Thursday, January 01, 2009

International Year of Astronomy - 2009

2009 has been declared as the International Year of Astronomy. Most people, myself included, have forgotten the pristine pleasure that one derives by just looking up at the sky and seeing all the stars light up. All of it looks chaotic at first, but once you start recognising certain patterns, you begin to figure out constellations. Our ancestors derived so much pleasure and inspiration out of it that most of it can be seen as part of poetry and mythology too.

Astronomy probably gave rise to Astrology as our ancestors tried to think of possible connections between our lives and the stars above. We are just miniscule organisms with an inflated ego compared to the stars and the distances at which they are from us. Ironically, the enthusiasm of our ancestors has been diluted and misplaced so badly that people blindly believe in Astrology. Astronomy, its original parent is shorn to be for the non-believers and the geeks with nothing to do at night.

I think this is where declarations like International Year of Astronomy come in to create awareness among people. I read in some book long back, that the new generation of kids coming from the metropolitans have lost that spark of inspiration that every human feels on seeing the stars. It is because of all the dirty light that we humans throw towards the sky, blocking out all the dim stars.

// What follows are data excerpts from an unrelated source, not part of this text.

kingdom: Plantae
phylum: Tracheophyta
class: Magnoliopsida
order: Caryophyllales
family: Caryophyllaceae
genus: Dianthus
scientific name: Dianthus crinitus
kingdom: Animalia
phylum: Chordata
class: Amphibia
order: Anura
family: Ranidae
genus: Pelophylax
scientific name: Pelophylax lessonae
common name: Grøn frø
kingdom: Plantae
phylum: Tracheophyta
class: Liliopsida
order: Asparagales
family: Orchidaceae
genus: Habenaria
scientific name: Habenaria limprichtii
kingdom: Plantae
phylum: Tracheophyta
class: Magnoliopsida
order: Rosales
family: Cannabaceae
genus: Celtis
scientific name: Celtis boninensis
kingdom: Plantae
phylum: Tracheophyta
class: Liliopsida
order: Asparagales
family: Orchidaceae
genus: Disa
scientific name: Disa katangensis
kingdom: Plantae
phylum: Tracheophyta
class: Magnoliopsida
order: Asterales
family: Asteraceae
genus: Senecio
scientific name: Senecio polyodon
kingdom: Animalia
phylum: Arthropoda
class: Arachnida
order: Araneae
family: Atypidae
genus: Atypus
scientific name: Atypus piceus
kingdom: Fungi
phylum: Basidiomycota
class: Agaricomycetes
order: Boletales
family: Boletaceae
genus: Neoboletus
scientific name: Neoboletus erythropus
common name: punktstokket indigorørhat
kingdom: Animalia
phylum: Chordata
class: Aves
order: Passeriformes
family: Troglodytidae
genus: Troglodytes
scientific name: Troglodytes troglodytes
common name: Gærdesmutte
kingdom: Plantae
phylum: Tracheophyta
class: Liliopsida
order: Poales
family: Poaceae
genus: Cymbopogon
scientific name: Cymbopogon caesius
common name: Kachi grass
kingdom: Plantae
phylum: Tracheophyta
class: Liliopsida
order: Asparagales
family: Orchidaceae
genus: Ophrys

It is only because people dreamt of reaching the stars, that humans have been able to put spacecrafts like Cassini orbiting far-off planets like Saturn. New Horizons is bound to cross the Solar system. Voyager spacecrafts are probably way away from the Kuiper Belt holding all the messages that late Carl Sagan lovingly put inside them. It is only because Indians dreamt, that Chandrayaan orbits the Moon and we aim for better things.

As part of the celebrations, I promise to learn something new about the Antariksha (Cosmos) everyday. To begin with here are a couple of photographs I took with the new SLR that I recently purchased!

Orion and Pleiades Star Cluster
Orion and Pleiades above Chennai

Cassiopeia

From Night Photography

3 comments:

cerebralmatter said...

So what have you learnt each day since your resolution began?

Also, you might be interested in looking up where the Viking probes are in the solar system today. It's amazing how far away they've gone...still functional by the way.

Sudhu said...

@cerebralmatter:
Well, Astronomy Picture of the Day (APOD) makes my vow quite easier!
Viking is still in Mars I guess! Too bad that the other 2 probes got lost in the dust storm.

cerebralmatter said...

my bad...I meant to say Voyager 1,2. Look them up.